I presented my paper, To Know Is Not Important: an exploration of knowledge and equality, at the 2012 Annual Meeting of the American Education Research Association. The paper was submitted to the Ivan Illich SIG, in response to their call for proposal that explored the conferences theme, “To Know is Not Enough.”
The session was called, Not Knowing and the Politics of Powerlessness in Empire. The two other papers were good. I especially liked Mike Hayes‘ idea of “generation” (via Hardt & Negri) as opposed to participation in his talk, “The Deschooled citizen: Educating the Citizen of Empire.” While he wasn’t talking about the internet and “participatory culture.” I think it is relevant.
Overall, the Illich SIG attracts an interesting group of scholars, and the round table, with about 16 people, included snacks, inspired a spontaneous poem, and had cupcake artwork.

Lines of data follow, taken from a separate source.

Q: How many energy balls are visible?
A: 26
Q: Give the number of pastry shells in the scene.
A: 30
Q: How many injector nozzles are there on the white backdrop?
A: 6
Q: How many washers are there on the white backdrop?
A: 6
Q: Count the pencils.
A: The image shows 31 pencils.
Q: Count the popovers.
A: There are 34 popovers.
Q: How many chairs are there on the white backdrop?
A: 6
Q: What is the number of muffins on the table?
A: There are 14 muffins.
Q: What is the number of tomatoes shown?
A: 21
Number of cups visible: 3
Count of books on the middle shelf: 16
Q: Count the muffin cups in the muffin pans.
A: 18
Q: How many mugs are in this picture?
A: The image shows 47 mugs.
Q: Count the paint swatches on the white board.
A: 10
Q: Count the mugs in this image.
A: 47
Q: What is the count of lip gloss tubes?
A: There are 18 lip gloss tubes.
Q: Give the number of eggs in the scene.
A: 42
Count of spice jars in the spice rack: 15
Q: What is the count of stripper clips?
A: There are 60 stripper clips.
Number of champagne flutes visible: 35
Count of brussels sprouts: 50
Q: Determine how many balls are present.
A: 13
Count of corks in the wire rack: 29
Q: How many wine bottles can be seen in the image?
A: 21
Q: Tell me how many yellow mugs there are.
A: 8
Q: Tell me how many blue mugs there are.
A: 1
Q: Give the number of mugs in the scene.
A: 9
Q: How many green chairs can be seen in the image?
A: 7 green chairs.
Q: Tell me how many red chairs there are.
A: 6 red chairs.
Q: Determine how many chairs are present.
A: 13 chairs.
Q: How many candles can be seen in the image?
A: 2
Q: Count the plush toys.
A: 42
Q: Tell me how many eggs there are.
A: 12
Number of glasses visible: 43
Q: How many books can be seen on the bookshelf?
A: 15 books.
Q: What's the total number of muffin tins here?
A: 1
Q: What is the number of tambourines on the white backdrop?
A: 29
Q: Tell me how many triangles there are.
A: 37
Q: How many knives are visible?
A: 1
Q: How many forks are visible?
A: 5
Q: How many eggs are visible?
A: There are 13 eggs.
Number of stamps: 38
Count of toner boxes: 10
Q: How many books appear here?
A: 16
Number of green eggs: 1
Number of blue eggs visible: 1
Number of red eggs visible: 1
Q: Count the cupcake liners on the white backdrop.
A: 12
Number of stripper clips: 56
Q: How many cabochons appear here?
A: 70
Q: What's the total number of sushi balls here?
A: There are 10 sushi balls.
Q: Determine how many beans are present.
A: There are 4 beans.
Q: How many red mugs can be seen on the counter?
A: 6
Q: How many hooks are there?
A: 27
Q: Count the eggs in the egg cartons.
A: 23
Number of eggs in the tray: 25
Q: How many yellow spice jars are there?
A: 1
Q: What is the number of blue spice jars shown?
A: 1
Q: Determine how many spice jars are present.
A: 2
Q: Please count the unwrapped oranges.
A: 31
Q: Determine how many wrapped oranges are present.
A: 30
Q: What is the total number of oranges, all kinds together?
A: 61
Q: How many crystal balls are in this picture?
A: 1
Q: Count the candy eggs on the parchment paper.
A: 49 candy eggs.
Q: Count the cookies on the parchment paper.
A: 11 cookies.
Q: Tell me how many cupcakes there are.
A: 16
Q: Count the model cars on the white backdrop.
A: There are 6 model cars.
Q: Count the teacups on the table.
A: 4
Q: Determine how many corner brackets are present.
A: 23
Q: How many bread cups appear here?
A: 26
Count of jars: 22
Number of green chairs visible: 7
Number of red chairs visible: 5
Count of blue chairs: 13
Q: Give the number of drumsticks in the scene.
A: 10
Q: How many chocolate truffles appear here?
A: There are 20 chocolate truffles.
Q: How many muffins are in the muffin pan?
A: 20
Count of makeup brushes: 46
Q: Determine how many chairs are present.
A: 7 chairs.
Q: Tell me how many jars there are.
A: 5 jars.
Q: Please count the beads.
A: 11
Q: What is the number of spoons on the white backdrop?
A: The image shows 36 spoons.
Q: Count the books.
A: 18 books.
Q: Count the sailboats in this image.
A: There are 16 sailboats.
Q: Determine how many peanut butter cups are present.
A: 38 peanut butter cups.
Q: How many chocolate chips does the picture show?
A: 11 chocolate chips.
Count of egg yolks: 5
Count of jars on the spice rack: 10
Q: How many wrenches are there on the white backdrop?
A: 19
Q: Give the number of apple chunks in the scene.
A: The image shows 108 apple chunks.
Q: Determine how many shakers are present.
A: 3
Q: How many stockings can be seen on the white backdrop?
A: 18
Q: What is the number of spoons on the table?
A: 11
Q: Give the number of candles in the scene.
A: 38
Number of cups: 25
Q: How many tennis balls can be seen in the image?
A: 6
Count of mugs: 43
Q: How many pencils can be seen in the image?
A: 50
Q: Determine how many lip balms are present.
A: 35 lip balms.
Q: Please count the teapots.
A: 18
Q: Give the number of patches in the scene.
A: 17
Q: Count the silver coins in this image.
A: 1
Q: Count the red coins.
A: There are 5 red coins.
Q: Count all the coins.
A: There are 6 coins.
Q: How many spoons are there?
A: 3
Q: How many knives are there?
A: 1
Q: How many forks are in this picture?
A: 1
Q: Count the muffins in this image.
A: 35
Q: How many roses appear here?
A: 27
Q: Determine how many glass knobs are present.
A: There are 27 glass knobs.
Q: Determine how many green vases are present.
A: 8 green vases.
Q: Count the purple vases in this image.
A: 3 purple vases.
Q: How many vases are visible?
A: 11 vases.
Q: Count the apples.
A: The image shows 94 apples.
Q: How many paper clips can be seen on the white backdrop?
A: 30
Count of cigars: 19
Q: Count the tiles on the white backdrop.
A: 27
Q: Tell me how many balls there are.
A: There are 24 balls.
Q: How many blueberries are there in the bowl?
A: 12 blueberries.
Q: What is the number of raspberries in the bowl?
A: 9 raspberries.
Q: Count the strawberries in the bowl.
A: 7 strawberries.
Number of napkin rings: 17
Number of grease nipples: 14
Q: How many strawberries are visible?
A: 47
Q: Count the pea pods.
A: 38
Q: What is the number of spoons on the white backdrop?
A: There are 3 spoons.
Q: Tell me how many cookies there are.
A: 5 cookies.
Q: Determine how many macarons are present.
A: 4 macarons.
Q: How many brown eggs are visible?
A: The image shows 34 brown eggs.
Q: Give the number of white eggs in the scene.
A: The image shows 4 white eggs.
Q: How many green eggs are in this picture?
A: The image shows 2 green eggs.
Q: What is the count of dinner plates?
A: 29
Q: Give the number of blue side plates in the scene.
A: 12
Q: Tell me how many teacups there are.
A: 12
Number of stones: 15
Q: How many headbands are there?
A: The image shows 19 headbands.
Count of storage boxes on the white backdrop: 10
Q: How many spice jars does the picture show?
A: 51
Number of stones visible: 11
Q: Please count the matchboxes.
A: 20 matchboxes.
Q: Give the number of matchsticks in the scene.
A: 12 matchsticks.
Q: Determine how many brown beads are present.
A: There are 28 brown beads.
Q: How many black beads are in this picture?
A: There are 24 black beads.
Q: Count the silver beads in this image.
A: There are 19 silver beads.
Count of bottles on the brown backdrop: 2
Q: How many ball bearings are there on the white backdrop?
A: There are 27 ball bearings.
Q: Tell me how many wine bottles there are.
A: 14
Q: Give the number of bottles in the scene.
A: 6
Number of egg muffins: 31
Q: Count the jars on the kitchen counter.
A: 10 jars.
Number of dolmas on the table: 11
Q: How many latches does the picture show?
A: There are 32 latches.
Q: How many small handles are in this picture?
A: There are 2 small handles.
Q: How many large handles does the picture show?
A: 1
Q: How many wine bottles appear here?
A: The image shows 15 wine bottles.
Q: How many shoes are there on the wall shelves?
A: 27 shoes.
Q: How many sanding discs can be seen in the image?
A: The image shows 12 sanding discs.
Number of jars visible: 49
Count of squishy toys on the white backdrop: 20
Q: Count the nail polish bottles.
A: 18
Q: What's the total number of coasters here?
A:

I was very happy that friends Liz de Freitas, Robbie McClintock, and Devayani Tirthali came to hear the paper. Without further ado, here’s the title abstract and link to full paper:
To Know Is Not Important: an exploration of knowledge and equality
This paper questions the idea that knowledge is central to our understanding of learning and education. In particular it investigates the “knowledge is power” paradigm that underlies both neoliberal education reform and critical pedagogy. Ivan Illich and Jacques Rancière offer a counter narrative, where ignorance, not knowledge is power. Power, from this view, cannot be packaged as knowledge, but is evident in horizontal, convivial, democratic relationships.